I had a friend do this for me on photo shop. I am going to have him do one for each guest, then I'll burn them onto a DVD to play on the big screen. I thought it would be fun for people to watch for their comic self to pop on the screen.


----------



## Halloween Princess (Sep 23, 2008)

I am heaving a really hard time coming up with prizes for the costume contest. Doesn't have to fit the theme, but any ideas that do would be great too. Maybe a cape that says "Best costume"?


----------



## MsMeeple (Aug 21, 2004)

Are you talking about prizes or awards?

For prizes, you could do baskets with superhero stickers, action figures, comic books, cd, etc.

For awards/trophies....you could use action figures or emblems from the heroes and villains mounted on a plaque/stand.

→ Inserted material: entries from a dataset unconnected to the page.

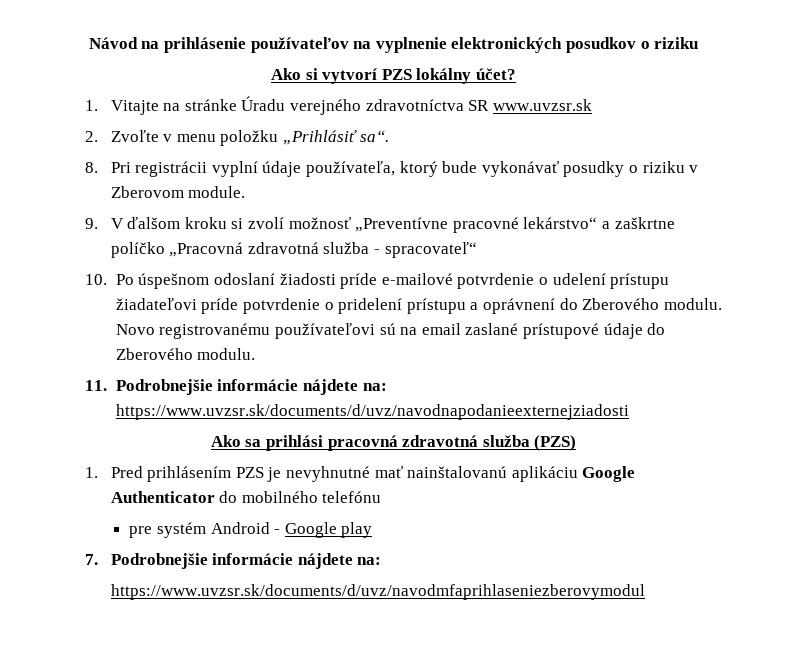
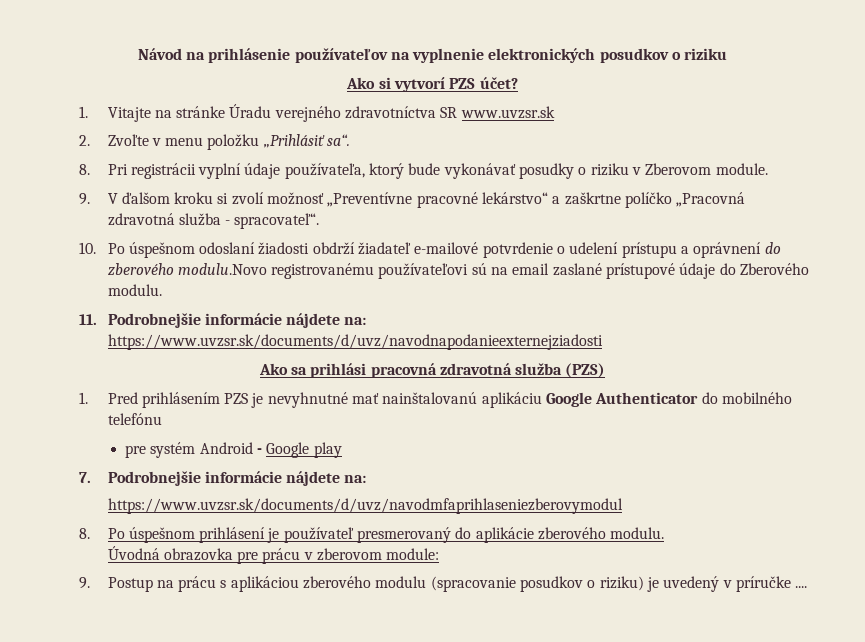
[416,68,472,84] lokálny -> (476, 83) none
[384,242,477,258] spracovateľ“ -> [234,213,320,229] spracovateľ“.
[340,273,378,289] príde -> [312,242,412,255] obdrží žiadateľ
[115,298,722,314] [115,324,155,335] žiadateľovi príde potvrdenie o pridelení prístupu a oprávnení do Zberového modulu. Novo -> [681,242,781,258] [107,263,267,276] a oprávnení do zberového modulu.Novo
(645, 592) none -> [79,527,665,543] [107,546,440,564] [79,576,808,592] // 8. Po úspešnom prihlásení je používateľ presmerovaný do aplikácie zberového modulu. // Úvodná obrazovka pre prácu v zberovom module: // 9. Postup na prácu s aplikáciou zberového modulu (spracovanie posudkov o riziku) je uvedený v príručke ....

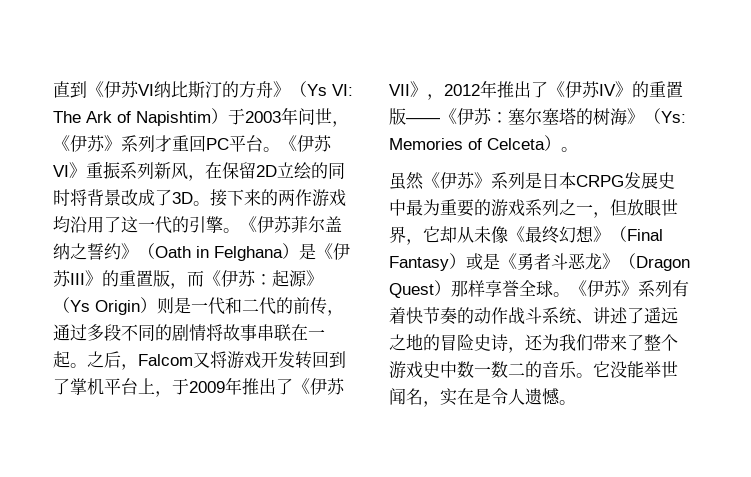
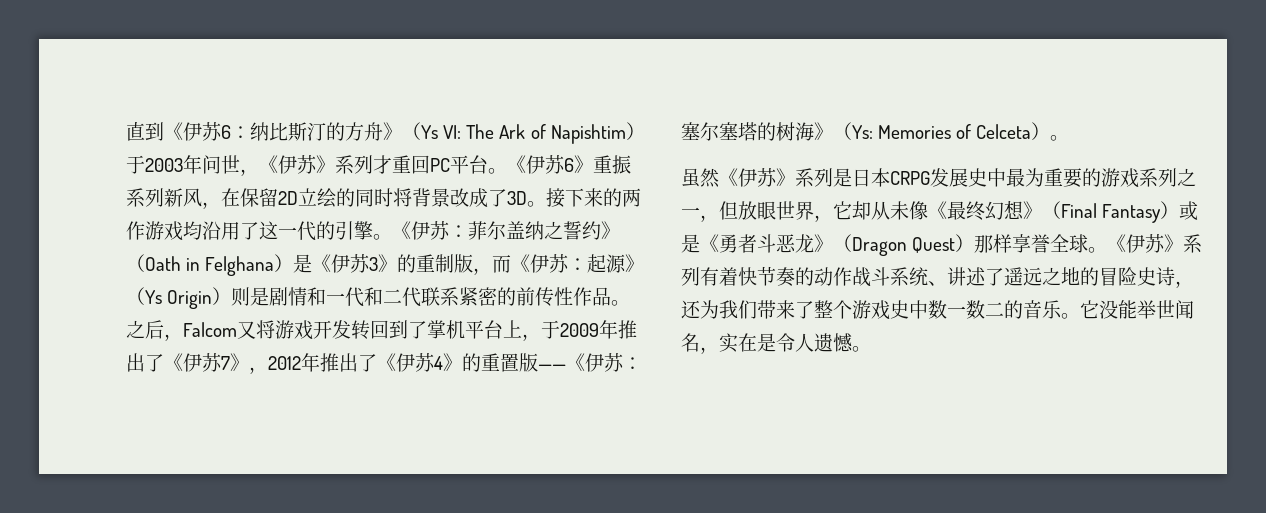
[138,84,154,96] VI -> [221,125,250,139] 6：
[53,165,69,177] VI -> [564,158,574,172] 6
(292, 224) none -> [449,225,468,238] ：
[70,270,153,287] III》的重置 -> [369,254,455,273] 3》的重制
(191, 305) none -> [269,287,327,306] 剧情和
[276,297,344,316] [53,324,325,341] [53,351,70,368] 的前传，通过多段不同的剧情将故事串联在一起 -> [421,287,612,306] 联系紧密的前传性作品
[389,84,410,96] VII -> [221,356,230,370] 7
[599,84,616,96] IV -> [434,356,443,370] 4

I see a question mark (riddler) trophy for the funniest costume. A superman emblem for the best hero trophy. Red skull trophy for best villain...etc.

Meeps


----------



## Halloween Princess (Sep 23, 2008)

Love the idea of characters on a plaque/stand. For the sake of time & money (my prize baskets always add up) we went out & bought Halloween themed wine & silver skull wine bottle stoppers. I am going to put a cape on the best hero bottle & a mask on the best villian bottle.


----------